As profoundly difficult as it may seem to solve these problems, we do have the guidance around us today that we need -- although it’s like a frail elder or ghost that we are too busy to notice. We have evolved and survived almost entirely thanks to traditional ways of indigenous and “primitive” peoples. They happen to be the only real model of sustainability, but you won’t hear that at your run-of-the-mill sustainability conference. An analogy for understanding the value of our past success -- before we literally loused it up with civilization -- is the track record of life itself: For the majority of the Earth's 4.5 billion years existence, since life began around 3.5 billion years ago, Mother Nature has been designing herself for efficiency, balance and harmony. We are her children. Speciation and diversity fit into niches for symbiotic relationships -- one grand family of life. To blow that off and knowingly cause extinctions is the act of a parasitic cancer that cannot see the benefit of preserving the host which is the web of life. So, nature’s design as the bulk of Earth’s successful, changing experience can be compared to tribal, traditional peoples’ being the key to and the bulk of human experience.
How can we compare this to today’s “reality” of what car we think we should buy to impress other people? If we can stipulate that at some point there are enough roads or too many roads, because we cannot afford to fix the vast, crumbling network, then we need a halt. This means using just the roads we have (for whatever purpose, which in future times without oil may be for other activities as much as transport). Therefore, at some point we would not fund or build any more roads. We need to think of cars in the same way: we have plenty of them, indeed too many. The 136-million car-population in the U.S. -- 251 million total motorized passenger vehicles -- is part of an ongoing and accelerating ecological disaster, and we have exported the car everywhere as best we could. Surely there are enough cars for us to use if we share them and limit them to essential use -- assuming we could keep using them if we deep sixed the oil industry by ceasing to buy all the products that refiners need to push on us. So, like the enough-roads policy, the policy on cars should be to make no more new ones; simply repair the ones we have as they do in Cuba. Here's what all this has to do with our generation's strength (or lack of it):
Toward a re-dedication to conserving, a la Victory Gardens
Through all the "infotainment," "news" and other distractions of modern life, we are occasionally reminded of all the recycling, rationing and other features of the successful effort in the U.S. during World War II to conserve and meet a national goal. The grassroots phenomenon of Victory Gardens is one of the best examples of making due through common sense. We need them now when our food supply is threatened by globalization, economic collapse and oil shortage ahead.
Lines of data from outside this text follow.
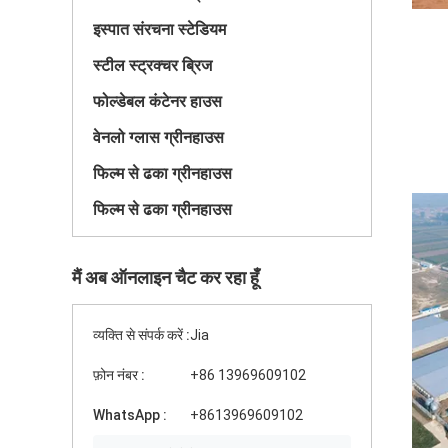
इस्पात संरचना स्टेडियम
स्टील स्ट्रक्चर ब्रिज
फोल्डेबल कंटेनर हाउस
वेनलो ग्लास ग्रीनहाउस
फिल्म से ढका ग्रीनहाउस
फिल्म से ढका ग्रीनहाउस
मैं अब ऑनलाइन चैट कर रहा हूँ
व्यक्ति से संपर्क करें :
Jia
फ़ोन नंबर :
+86 13969609102
WhatsApp :
+8613969609102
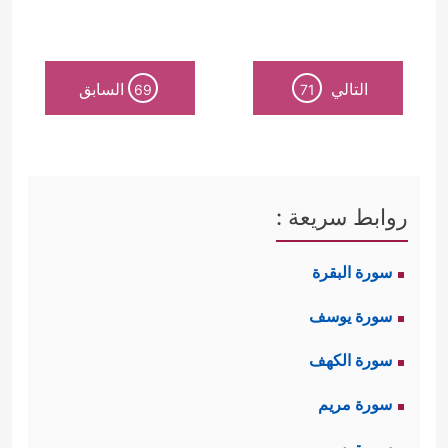
التالي
السابق
69
71
روابط سريعة :
سورة البقرة
سورة يوسف
سورة الكهف
سورة مريم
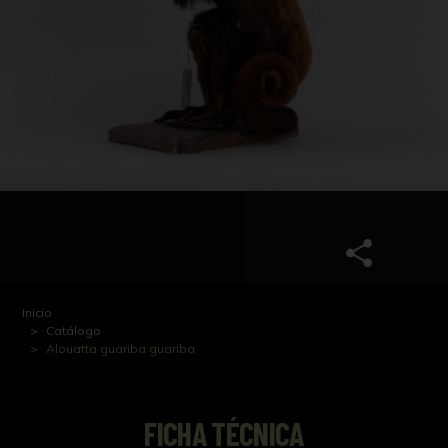
Inicio
Catálogo
Alouatta guariba guariba
FICHA TÉCNICA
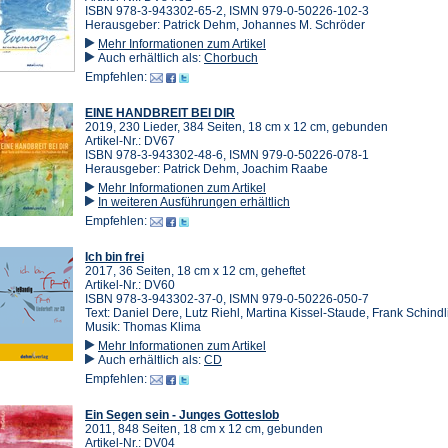
ISBN 978-3-943302-65-2, ISMN 979-0-50226-102-3
Herausgeber: Patrick Dehm, Johannes M. Schröder
Mehr Informationen zum Artikel
Auch erhältlich als:
Chorbuch
Empfehlen:
EINE HANDBREIT BEI DIR
2019, 230 Lieder, 384 Seiten, 18 cm x 12 cm, gebunden
Artikel-Nr.: DV67
ISBN 978-3-943302-48-6, ISMN 979-0-50226-078-1
Herausgeber: Patrick Dehm, Joachim Raabe
Mehr Informationen zum Artikel
In weiteren Ausführungen erhältlich
Empfehlen:
Ich bin frei
2017, 36 Seiten, 18 cm x 12 cm, geheftet
Artikel-Nr.: DV60
ISBN 978-3-943302-37-0, ISMN 979-0-50226-050-7
Text: Daniel Dere, Lutz Riehl, Martina Kissel-Staude, Frank Schindl
Musik: Thomas Klima
Mehr Informationen zum Artikel
Auch erhältlich als:
CD
Empfehlen:
Ein Segen sein - Junges Gotteslob
2011, 848 Seiten, 18 cm x 12 cm, gebunden
Artikel-Nr.: DV04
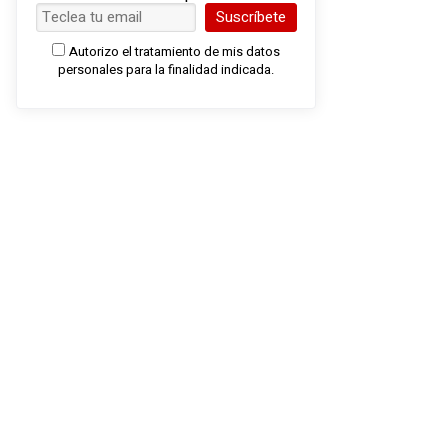
Suscríbete
Autorizo el tratamiento de mis datos
personales para la finalidad indicada.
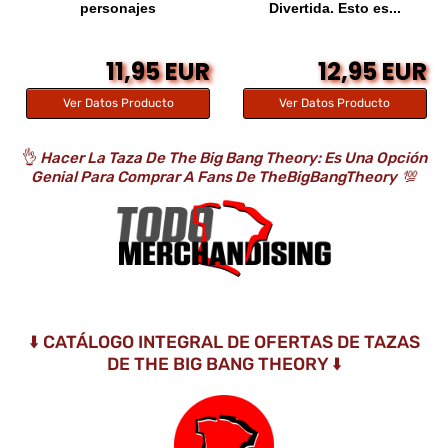
personajes
Divertida. Esto es...
11,95 EUR
12,95 EUR
Ver Datos Producto
Ver Datos Producto
👌
Hacer La Taza De The Big Bang Theory: Es Una Opción
Genial Para Comprar A Fans De TheBigBangTheory
💯
⬇️ CATÁLOGO INTEGRAL DE OFERTAS DE TAZAS
DE THE BIG BANG THEORY ⬇️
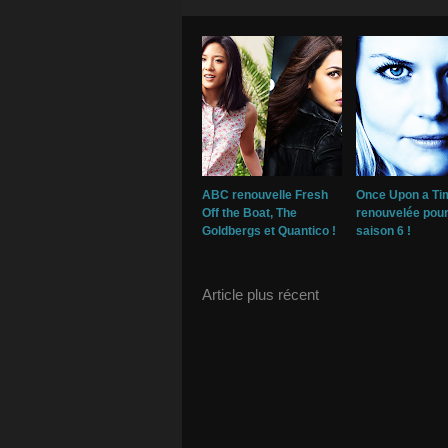
ABC renouvelle Fresh
Once Upon a Ti
Off the Boat, The
renouvelée pou
Goldbergs et Quantico !
saison 6 !
Article plus récent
In World War II the U.S. citizenry was told, “If you ride alone you’re riding with Hitler.” Heeding that warning or accepting the sentiment was characteristic of a strong nation doing the rational thing at the time. Because,
(A) our great-grandparents were wiry-tough and were trained by their families for survival; (B) Our grandparents were almost as tough as their parents;
(C) our parents less tough than theirs; and (D) we are less able, less rounded (although more technological) than our parents; and (E) our children are considerably weaker than our ancestors, if we only consider people's lack of skills and increased plasticization and radiation as reason to doubt our species' strengthening;
we can see what we have to overcome: to realize we must reject that the strongest thing we can do is hope for or call forth “clean, efficient cars made right here in America.” We can do far better. Just as we also are encouraged by Barack Obama to “Turn off the TV” for the sake of our children’s education, we need to turn off the killing CO2-spewing machine that eats farmland with road building: the car. This stance and cultural change will go a long way to removing the physical, moral, economic and political weakness we have allowed to be placed on us.